**What the task requires:** Determine how many of the lines below include "verkeerde", then respond with that number and no other text.
Extracted entries: Begin
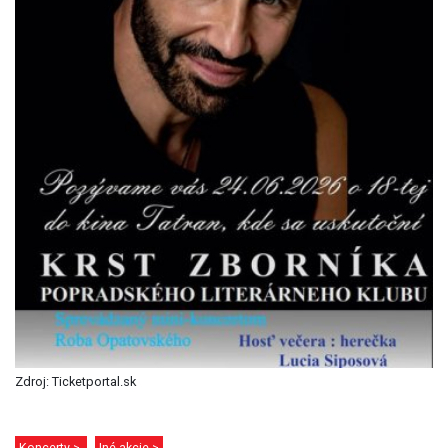
Zdroj: Ticketportal.sk
Koncerty >
Iné akcie >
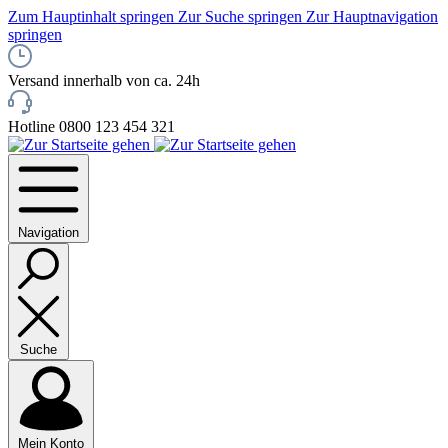
Zum Hauptinhalt springen
Zur Suche springen
Zur Hauptnavigation
springen
Versand innerhalb von ca. 24h
Hotline 0800 123 454 321
Navigation
Suche
Mein Konto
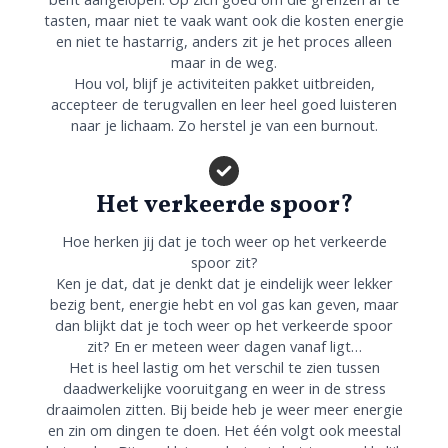
tasten, maar niet te vaak want ook die kosten energie
en niet te hastarrig, anders zit je het proces alleen
maar in de weg.
Hou vol, blijf je activiteiten pakket uitbreiden,
accepteer de terugvallen en leer heel goed luisteren
naar je lichaam. Zo herstel je van een burnout.
Het verkeerde spoor?
Hoe herken jij dat je toch weer op het verkeerde
spoor zit?
Ken je dat, dat je denkt dat je eindelijk weer lekker
bezig bent, energie hebt en vol gas kan geven, maar
dan blijkt dat je toch weer op het verkeerde spoor
zit? En er meteen weer dagen vanaf ligt…
Het is heel lastig om het verschil te zien tussen
daadwerkelijke vooruitgang en weer in de stress
draaimolen zitten. Bij beide heb je weer meer energie
en zin om dingen te doen. Het één volgt ook meestal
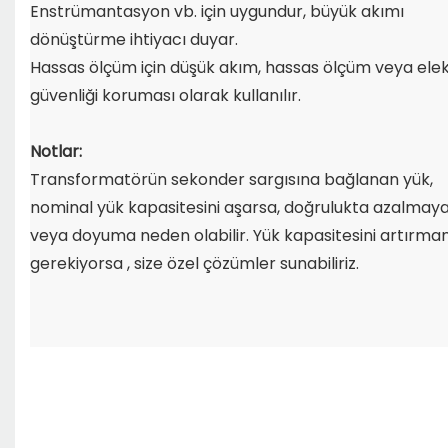
Enstrümantasyon vb. için uygundur, büyük akımı
dönüştürme ihtiyacı duyar.
Hassas ölçüm için düşük akım, hassas ölçüm veya elek
güvenliği koruması olarak kullanılır.
Notlar:
Transformatörün sekonder sargısına bağlanan yük,
nominal yük kapasitesini aşarsa,
doğrulukta azalmay
veya doyuma neden olabilir. Yük kapasitesini artırman
gerekiyorsa
, size özel çözümler sunabiliriz.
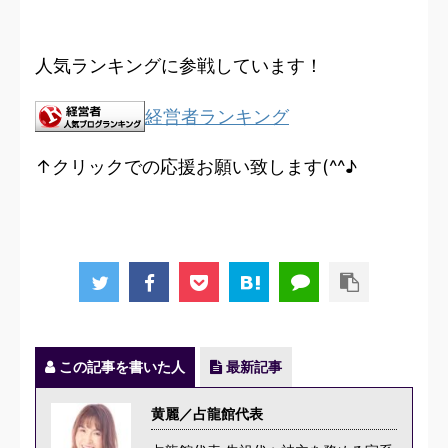
人気ランキングに参戦しています！
経営者ランキング
↑クリックでの応援お願い致します(^^♪
この記事を書いた人
最新記事
黄麗／占龍館代表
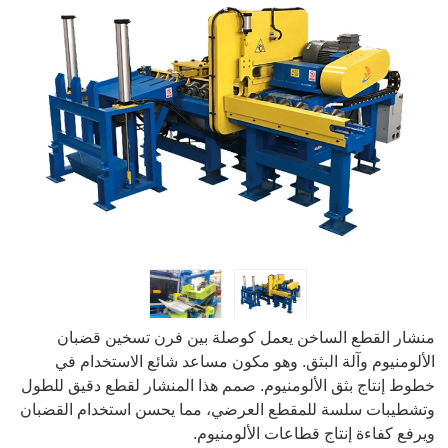
منشار القطع الساخن يعمل كوصلة بين فرن تسخين قضبان
الألومنيوم وآلة البثق. وهو مكون مساعد شائع الاستخدام في
خطوط إنتاج بثق الألومنيوم. صمم هذا المنشار لقطع دقيق للطول
وتشطيبات سلسة للمقطع العرضي، مما يحسن استخدام القضبان
ويرفع كفاءة إنتاج قطاعات الألومنيوم.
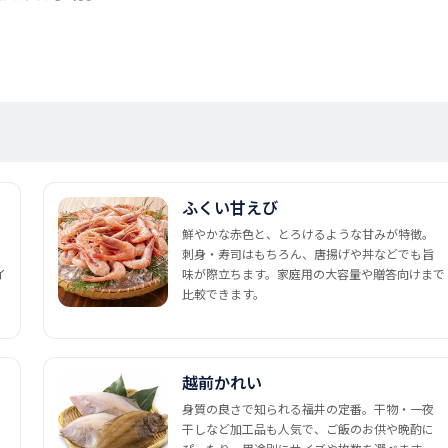
ふくい甘えび
鮮やかな赤色と、とろけるような甘みが特徴。
刺身・寿司はもちろん、唐揚げや丼などでも旨
イ
味が際立ちます。家庭用の大容量や贈答向けまで
比較できます。
越前かれい
身質の良さで知られる福井の定番。干物・一夜
干しなど加工品も人気で、ご飯のお供や晩酌に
Extracted entries: End
**Result of the task:** 3